Et encore, " Passé le cap de cette sensibilisation, et lorsque le recul de l'enfant sourd sur sa propre langue est suffisant, il est alors possible d'envisager un travail plus explicite sur le français écrit.
Sans entrer dans le domaine technique je tiens à défendre une démarche descendante partant du niveau cognitivo-sémantique pour aboutir en fin de parcours, au niveau syntaxique et morphologique ".

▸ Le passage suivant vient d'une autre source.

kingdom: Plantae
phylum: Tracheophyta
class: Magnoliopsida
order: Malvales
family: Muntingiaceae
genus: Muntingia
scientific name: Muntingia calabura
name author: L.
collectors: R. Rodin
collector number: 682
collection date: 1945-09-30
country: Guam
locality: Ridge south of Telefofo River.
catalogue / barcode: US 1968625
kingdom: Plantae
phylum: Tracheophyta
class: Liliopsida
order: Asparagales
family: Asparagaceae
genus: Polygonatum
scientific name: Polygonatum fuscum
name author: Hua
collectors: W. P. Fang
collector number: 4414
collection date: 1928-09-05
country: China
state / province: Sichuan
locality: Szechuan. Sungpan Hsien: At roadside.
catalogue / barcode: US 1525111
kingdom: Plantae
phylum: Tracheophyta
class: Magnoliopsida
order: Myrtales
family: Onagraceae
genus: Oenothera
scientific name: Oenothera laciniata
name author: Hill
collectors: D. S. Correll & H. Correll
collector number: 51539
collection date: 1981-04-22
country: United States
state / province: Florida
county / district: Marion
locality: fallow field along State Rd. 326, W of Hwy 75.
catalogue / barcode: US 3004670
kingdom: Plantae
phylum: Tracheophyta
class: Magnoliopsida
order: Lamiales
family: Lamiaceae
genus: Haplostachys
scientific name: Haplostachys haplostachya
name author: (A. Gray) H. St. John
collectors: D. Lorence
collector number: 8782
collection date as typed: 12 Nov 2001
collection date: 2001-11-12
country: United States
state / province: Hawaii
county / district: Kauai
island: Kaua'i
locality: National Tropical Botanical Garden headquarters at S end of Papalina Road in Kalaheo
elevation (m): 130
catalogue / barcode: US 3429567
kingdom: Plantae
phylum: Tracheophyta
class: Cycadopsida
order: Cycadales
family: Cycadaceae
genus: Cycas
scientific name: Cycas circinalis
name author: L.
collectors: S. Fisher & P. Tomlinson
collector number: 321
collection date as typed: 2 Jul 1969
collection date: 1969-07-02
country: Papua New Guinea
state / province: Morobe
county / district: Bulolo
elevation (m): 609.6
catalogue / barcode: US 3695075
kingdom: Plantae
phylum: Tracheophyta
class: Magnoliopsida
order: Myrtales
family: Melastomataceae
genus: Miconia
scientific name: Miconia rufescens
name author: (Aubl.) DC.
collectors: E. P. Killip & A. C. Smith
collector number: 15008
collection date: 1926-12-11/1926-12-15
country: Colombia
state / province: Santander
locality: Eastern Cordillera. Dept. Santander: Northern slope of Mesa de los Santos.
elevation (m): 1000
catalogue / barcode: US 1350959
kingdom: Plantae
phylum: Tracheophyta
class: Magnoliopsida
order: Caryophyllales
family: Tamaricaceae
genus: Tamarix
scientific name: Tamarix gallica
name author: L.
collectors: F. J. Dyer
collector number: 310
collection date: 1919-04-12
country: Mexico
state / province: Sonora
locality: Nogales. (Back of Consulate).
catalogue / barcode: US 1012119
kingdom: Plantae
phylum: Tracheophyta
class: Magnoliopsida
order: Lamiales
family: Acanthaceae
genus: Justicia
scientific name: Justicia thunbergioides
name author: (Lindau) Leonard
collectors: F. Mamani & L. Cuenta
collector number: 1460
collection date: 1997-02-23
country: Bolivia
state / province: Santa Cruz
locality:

De nombreuses personnalités, comme Michel Poizat chercheur au CNRS, Yves Delaporte, ethnologue, Oliver Sacks, neurologue, Harlan Lane, auteur de l'ouvrage fondamental : " Quand l'esprit entend : l'histoire des sourds-muets " et bien d'autres, sortent des ouvrages, font entendre une voix sourde différente de la voie tracée par l'oralisme. Seront-ils enfin entendu un jour ?
Anne Valin
NB : Si pour certains il était besoin de se convaincre que la L.S.F est une vrai langue, se reporter utilement au site de Benoît Virole http://home.worldnet.fr/7Eviroleb/DA/DABASE.htm. Et lire les textes Objectivité et iconicité et La langue des signes où l'on voit clairement :
- que la LSF fonctionne avec un caractère "métaphorique et métonymique" propre à toutes les langues (comme le dit l'historien-chercheur au CNRS Jean-Jacques Glassner à propos de la langue sumérienne),
- que la LSF permet d'accéder aux niveaux abstraits les plus élevés (notamment parce que, comme le remarque Danielle Bouvet dans son ouvrage Le corps et la métaphore dans les langues gestuelles, " les métaphores indexées sur le corps ont une place importante dans l'élaboration des signes abstraits "),
- que la LSF (comme Alain Berthoz, professeur au Collège de France, l'a montré pour le fonctionnement général de la perception chez l'humain) permet le fonctionnement "proactif" du cerveau, c'est-à-dire les capacités d'anticipation et de création de scénarios probables du déroulement du langage.